Work order. Look through the listing for the string "lamp" and copy out every line that holds it.

━━━ Given records ━━━

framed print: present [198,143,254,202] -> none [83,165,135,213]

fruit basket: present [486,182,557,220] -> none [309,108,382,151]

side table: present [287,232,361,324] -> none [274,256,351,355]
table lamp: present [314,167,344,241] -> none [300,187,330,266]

━━━
━━━ Given records ━━━

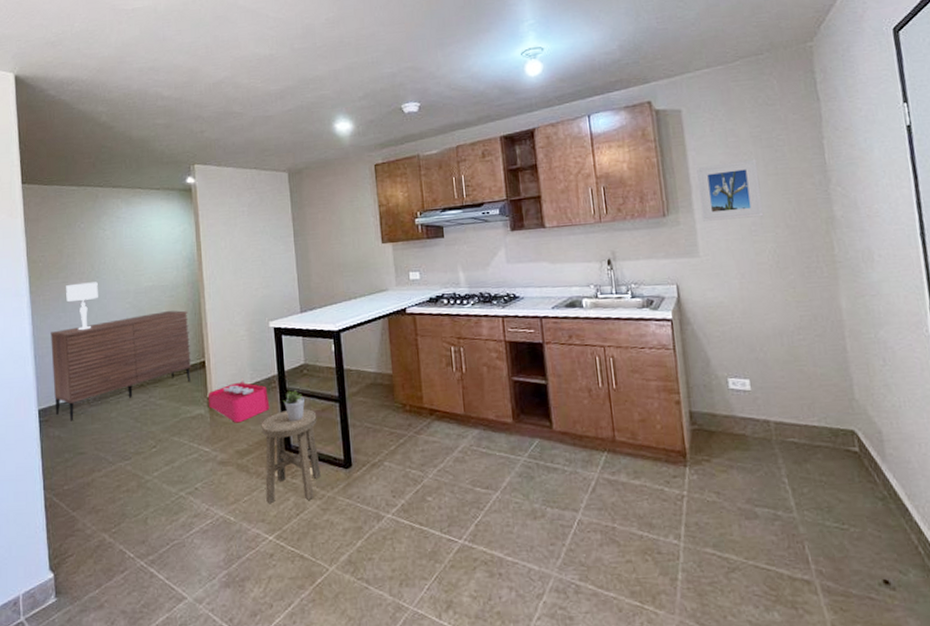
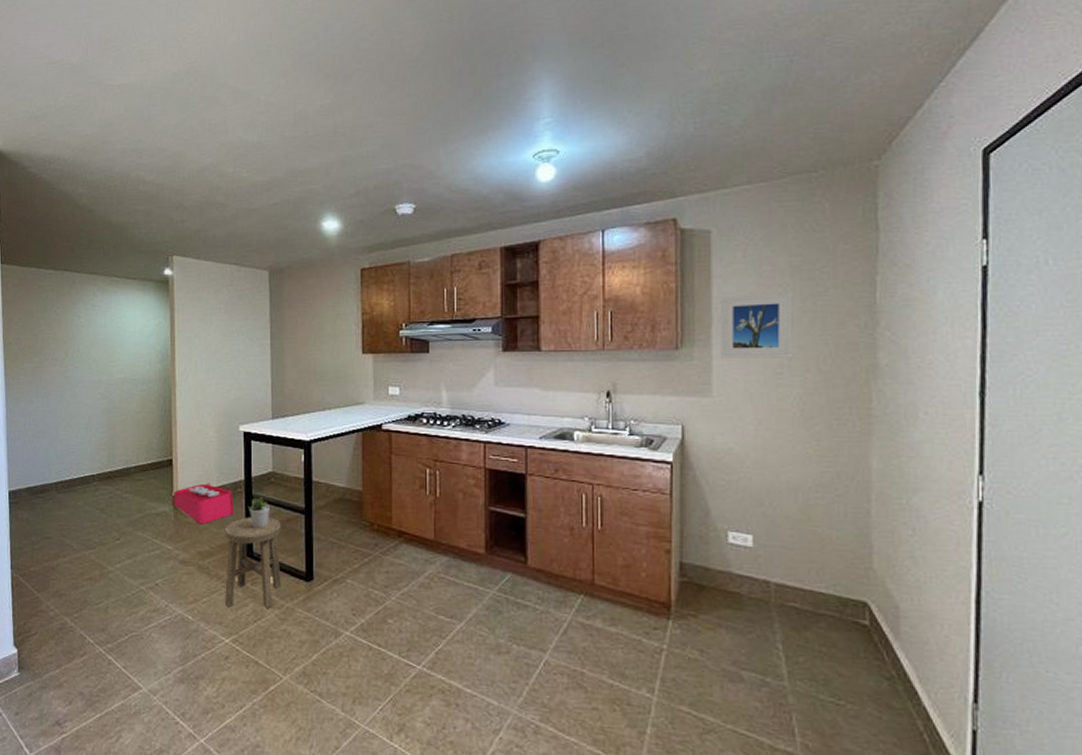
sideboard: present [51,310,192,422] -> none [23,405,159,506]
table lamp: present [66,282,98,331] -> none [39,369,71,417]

━━━

Written answer.
table lamp: present [314,167,344,241] -> none [300,187,330,266]
table lamp: present [66,282,98,331] -> none [39,369,71,417]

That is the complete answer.